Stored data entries
★ ★ ★ ★ ★

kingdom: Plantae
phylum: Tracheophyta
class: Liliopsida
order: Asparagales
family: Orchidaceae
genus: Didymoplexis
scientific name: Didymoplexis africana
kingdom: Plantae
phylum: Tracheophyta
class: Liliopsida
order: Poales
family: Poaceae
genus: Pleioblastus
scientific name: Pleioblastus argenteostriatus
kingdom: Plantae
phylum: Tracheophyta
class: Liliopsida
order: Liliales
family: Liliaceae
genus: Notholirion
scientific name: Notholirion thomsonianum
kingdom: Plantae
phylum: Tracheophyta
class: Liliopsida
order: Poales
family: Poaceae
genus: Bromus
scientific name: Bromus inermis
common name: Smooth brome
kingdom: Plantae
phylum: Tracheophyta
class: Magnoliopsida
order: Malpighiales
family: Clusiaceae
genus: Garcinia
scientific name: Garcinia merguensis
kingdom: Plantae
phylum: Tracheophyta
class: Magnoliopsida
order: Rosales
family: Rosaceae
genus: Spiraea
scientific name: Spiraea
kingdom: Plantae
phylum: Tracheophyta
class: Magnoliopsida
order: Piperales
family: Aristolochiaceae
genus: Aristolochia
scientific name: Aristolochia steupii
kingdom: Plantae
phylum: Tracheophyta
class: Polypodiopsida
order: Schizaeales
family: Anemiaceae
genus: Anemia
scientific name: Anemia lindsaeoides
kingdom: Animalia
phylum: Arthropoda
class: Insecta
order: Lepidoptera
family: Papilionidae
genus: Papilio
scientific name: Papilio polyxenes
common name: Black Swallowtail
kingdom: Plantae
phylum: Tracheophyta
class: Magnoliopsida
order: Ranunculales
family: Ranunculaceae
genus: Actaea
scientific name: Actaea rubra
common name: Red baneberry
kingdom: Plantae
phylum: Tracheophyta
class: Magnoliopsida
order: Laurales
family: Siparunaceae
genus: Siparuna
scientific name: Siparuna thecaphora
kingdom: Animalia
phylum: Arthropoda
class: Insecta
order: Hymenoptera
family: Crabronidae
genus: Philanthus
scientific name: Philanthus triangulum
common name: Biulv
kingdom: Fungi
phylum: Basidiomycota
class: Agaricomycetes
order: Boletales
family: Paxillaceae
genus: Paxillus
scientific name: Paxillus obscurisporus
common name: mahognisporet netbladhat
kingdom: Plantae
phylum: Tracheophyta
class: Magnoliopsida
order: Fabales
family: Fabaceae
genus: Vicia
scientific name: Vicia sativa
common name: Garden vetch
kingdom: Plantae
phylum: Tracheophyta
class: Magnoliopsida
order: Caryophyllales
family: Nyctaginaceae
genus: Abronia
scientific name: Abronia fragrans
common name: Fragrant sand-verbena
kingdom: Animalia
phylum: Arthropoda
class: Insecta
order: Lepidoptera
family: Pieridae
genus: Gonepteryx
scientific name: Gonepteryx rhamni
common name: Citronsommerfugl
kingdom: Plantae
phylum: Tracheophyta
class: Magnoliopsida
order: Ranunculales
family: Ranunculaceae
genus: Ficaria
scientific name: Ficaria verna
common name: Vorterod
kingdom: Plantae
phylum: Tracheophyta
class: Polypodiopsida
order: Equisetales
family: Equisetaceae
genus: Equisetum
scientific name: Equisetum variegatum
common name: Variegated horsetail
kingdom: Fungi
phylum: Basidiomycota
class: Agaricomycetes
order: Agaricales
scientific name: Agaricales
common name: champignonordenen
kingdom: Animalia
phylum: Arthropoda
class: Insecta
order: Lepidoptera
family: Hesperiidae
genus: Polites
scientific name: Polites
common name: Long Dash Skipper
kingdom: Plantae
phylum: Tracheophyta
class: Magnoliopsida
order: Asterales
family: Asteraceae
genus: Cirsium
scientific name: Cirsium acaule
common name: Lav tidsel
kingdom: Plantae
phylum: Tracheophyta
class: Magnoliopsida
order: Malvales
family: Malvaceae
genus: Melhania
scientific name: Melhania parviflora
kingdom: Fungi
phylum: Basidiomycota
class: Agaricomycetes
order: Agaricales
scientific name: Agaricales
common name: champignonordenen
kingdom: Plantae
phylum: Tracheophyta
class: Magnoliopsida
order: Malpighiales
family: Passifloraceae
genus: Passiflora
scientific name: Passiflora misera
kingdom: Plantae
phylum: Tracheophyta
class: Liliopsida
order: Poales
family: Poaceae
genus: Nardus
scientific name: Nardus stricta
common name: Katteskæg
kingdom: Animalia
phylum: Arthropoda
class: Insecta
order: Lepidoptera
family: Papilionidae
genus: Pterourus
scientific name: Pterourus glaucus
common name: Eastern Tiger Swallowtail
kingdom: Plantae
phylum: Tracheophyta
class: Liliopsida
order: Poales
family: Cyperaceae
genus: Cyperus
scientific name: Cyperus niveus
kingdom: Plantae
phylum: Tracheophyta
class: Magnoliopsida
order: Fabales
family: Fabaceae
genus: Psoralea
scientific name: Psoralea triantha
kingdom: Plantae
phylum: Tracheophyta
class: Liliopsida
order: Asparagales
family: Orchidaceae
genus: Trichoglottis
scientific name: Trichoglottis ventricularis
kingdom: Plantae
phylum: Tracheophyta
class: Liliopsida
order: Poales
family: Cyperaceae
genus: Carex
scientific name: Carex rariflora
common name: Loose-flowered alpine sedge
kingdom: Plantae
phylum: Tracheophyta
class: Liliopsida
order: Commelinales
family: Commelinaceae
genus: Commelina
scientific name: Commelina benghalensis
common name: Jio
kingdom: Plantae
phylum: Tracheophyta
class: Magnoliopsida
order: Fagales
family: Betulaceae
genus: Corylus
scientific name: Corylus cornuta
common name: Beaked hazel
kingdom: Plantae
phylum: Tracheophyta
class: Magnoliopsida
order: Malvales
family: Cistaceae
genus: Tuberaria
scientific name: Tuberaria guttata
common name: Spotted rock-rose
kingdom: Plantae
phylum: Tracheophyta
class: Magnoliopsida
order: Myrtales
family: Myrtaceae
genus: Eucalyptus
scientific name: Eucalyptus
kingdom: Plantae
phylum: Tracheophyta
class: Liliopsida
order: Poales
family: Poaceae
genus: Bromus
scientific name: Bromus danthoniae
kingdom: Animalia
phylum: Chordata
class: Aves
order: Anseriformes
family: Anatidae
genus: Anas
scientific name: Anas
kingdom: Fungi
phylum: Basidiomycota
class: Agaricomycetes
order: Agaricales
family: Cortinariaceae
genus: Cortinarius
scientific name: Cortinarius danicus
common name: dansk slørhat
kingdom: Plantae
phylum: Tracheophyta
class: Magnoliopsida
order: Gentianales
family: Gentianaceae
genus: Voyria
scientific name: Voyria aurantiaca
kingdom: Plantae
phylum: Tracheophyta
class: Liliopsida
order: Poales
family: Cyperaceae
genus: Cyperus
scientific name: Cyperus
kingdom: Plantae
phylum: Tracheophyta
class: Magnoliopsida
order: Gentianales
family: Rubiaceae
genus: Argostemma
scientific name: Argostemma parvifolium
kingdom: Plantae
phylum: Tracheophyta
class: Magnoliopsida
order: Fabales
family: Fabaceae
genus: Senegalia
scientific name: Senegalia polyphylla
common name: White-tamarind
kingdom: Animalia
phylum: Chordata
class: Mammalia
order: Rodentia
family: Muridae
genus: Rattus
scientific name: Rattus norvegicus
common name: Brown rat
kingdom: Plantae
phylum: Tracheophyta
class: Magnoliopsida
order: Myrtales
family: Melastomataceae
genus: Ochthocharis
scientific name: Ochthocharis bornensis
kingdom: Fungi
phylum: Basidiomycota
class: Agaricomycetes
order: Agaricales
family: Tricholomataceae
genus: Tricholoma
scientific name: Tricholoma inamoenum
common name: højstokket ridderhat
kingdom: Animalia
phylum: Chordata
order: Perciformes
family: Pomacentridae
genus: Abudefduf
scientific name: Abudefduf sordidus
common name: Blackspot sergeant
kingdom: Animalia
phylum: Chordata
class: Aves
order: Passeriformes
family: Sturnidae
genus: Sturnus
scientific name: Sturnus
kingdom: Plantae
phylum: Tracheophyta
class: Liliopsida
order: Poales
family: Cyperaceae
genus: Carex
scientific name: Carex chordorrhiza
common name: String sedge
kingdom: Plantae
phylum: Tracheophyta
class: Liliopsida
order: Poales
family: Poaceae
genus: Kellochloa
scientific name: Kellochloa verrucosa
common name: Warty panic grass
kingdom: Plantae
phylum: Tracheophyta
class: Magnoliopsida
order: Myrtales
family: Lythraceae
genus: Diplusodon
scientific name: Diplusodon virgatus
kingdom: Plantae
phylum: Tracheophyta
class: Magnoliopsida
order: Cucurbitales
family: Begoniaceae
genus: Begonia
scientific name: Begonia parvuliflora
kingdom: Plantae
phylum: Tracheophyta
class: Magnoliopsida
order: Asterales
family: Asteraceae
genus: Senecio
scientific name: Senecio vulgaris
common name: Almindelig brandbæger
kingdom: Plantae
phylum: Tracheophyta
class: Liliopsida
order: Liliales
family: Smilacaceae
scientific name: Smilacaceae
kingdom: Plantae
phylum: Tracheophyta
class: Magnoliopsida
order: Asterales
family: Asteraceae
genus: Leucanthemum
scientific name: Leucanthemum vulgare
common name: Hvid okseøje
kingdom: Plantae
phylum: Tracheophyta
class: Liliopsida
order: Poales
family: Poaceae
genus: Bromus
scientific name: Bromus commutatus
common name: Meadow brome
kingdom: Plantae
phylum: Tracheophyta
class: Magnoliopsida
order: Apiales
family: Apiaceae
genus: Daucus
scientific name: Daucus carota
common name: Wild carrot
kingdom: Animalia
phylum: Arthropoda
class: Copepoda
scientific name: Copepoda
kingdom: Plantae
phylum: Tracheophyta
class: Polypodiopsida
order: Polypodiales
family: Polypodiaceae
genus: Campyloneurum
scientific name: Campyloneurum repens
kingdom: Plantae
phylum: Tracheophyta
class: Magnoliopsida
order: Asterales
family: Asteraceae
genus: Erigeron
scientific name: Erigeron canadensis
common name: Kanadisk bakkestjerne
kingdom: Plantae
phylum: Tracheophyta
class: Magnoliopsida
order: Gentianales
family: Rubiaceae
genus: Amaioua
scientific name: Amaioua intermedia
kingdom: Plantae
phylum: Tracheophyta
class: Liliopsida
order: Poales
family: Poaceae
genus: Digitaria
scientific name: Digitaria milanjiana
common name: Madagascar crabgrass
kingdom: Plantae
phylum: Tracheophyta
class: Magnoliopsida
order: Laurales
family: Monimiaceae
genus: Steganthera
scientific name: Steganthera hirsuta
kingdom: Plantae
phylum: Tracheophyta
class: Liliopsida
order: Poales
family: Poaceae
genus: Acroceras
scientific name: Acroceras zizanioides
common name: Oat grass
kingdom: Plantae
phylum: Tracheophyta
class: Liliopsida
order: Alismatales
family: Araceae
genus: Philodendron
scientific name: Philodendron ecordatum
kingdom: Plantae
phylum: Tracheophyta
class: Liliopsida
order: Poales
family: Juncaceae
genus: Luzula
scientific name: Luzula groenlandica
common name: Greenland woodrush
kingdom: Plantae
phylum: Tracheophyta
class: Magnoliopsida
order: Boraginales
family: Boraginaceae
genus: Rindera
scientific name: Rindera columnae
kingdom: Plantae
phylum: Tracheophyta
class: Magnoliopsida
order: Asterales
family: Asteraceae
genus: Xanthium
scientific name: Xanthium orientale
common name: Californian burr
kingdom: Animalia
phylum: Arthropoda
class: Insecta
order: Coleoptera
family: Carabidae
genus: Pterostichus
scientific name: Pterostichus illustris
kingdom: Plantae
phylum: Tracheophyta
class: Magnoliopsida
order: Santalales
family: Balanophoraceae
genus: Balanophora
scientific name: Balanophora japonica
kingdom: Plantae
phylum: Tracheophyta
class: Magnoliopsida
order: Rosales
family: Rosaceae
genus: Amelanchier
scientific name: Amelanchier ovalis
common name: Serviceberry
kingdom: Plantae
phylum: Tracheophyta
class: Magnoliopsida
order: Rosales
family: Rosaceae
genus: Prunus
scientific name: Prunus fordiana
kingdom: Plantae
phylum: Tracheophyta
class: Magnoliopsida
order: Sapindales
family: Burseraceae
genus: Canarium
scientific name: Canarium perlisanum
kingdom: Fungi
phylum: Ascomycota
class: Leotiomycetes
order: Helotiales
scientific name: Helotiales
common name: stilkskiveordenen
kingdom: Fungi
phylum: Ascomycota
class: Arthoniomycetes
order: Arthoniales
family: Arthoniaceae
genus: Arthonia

★ ★ ★ ★ ★

Short exercise
Can you reproduce, unchanged, the lines of the records between the line containing "scientific name: Daucus carota" and the line containing "scientific name: Steganthera hirsuta", inclusive?

Reply
scientific name: Daucus carota
common name: Wild carrot
kingdom: Animalia
phylum: Arthropoda
class: Copepoda
scientific name: Copepoda
kingdom: Plantae
phylum: Tracheophyta
class: Polypodiopsida
order: Polypodiales
family: Polypodiaceae
genus: Campyloneurum
scientific name: Campyloneurum repens
kingdom: Plantae
phylum: Tracheophyta
class: Magnoliopsida
order: Asterales
family: Asteraceae
genus: Erigeron
scientific name: Erigeron canadensis
common name: Kanadisk bakkestjerne
kingdom: Plantae
phylum: Tracheophyta
class: Magnoliopsida
order: Gentianales
family: Rubiaceae
genus: Amaioua
scientific name: Amaioua intermedia
kingdom: Plantae
phylum: Tracheophyta
class: Liliopsida
order: Poales
family: Poaceae
genus: Digitaria
scientific name: Digitaria milanjiana
common name: Madagascar crabgrass
kingdom: Plantae
phylum: Tracheophyta
class: Magnoliopsida
order: Laurales
family: Monimiaceae
genus: Steganthera
scientific name: Steganthera hirsuta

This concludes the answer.